Now don’t get us wrong, while there are a handful of bookmakers struggling in Australia, there are also a few (Sportsbet) that are flying.
Will Sportsbet for example just cop the loss of margin and therefore profit on the chin or will they pass that buck on to the punters and start setting sports markets at 106% instead of 104%.
Or will they move away from ‘value for money’ tote derivative type betting like best of the best and top tote in favor of higher margin products like SP or fixed odds markets well above 130%.
Hopefully common sense prevails and bookmakers aren’t made to pay both GST and POC along with their product fee but it may take some lobbying and trust us when we say, it’s in the punters best interest that the bookies pay as less tax as possible.
What can you do about it?
Go and join the chorus of punters at Fair Wagering Australia. Follow them on Twitter, endorse what parts you agree with and make your thoughts heard in a logical way.

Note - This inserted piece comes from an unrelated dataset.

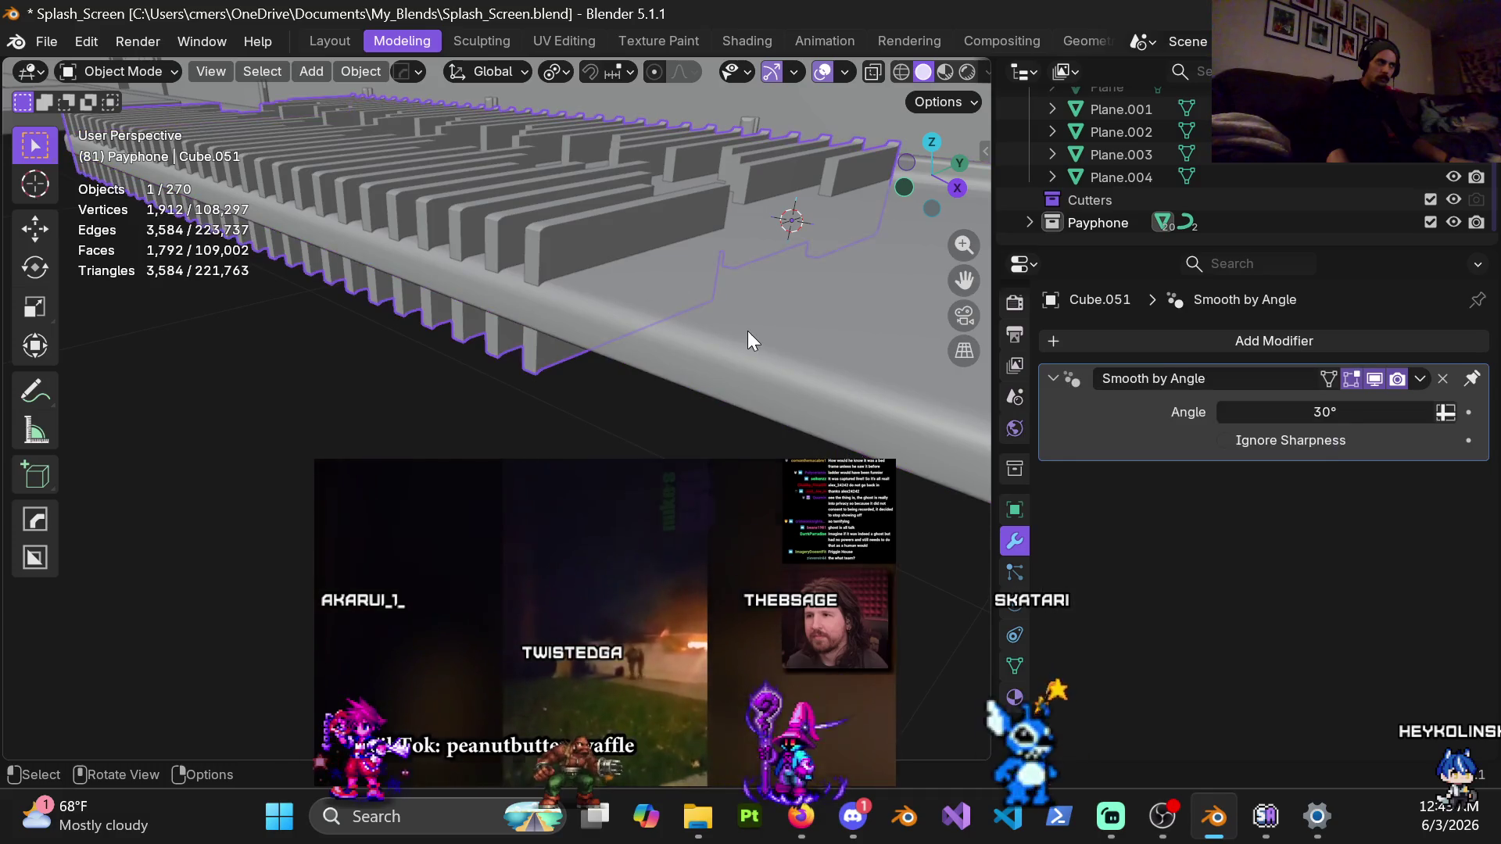
Apply the Exact-solver Boolean modifier to the walkway slab
key(ctrl+shift+z)
click(1421, 381)
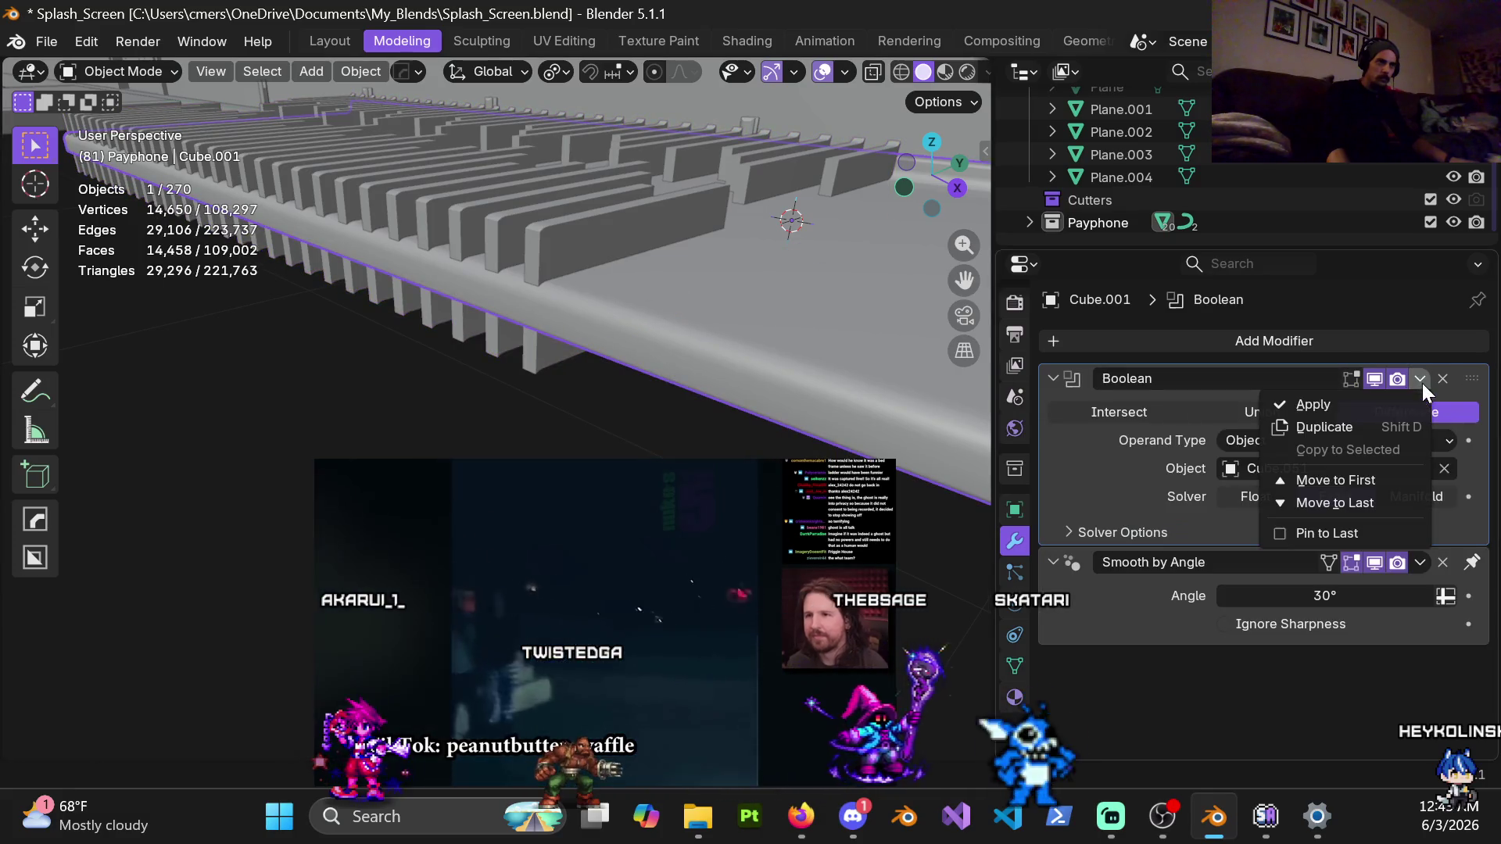
click(608, 246)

If you’re still not sure on POC but want to stay abreast of movements within the industry then follow of our Twitter feed as well as Fair Wagering Australia.
It is certainly a challenging time for wagering in Australia, but after seeing the mess that is horse racing jurisdictions like the UK and US we can assure you, it could be a hell of a lot worse!
There is a way forward and there is a solution that can work for everyone. Let’s hope that we arrive at that point sooner rather than later!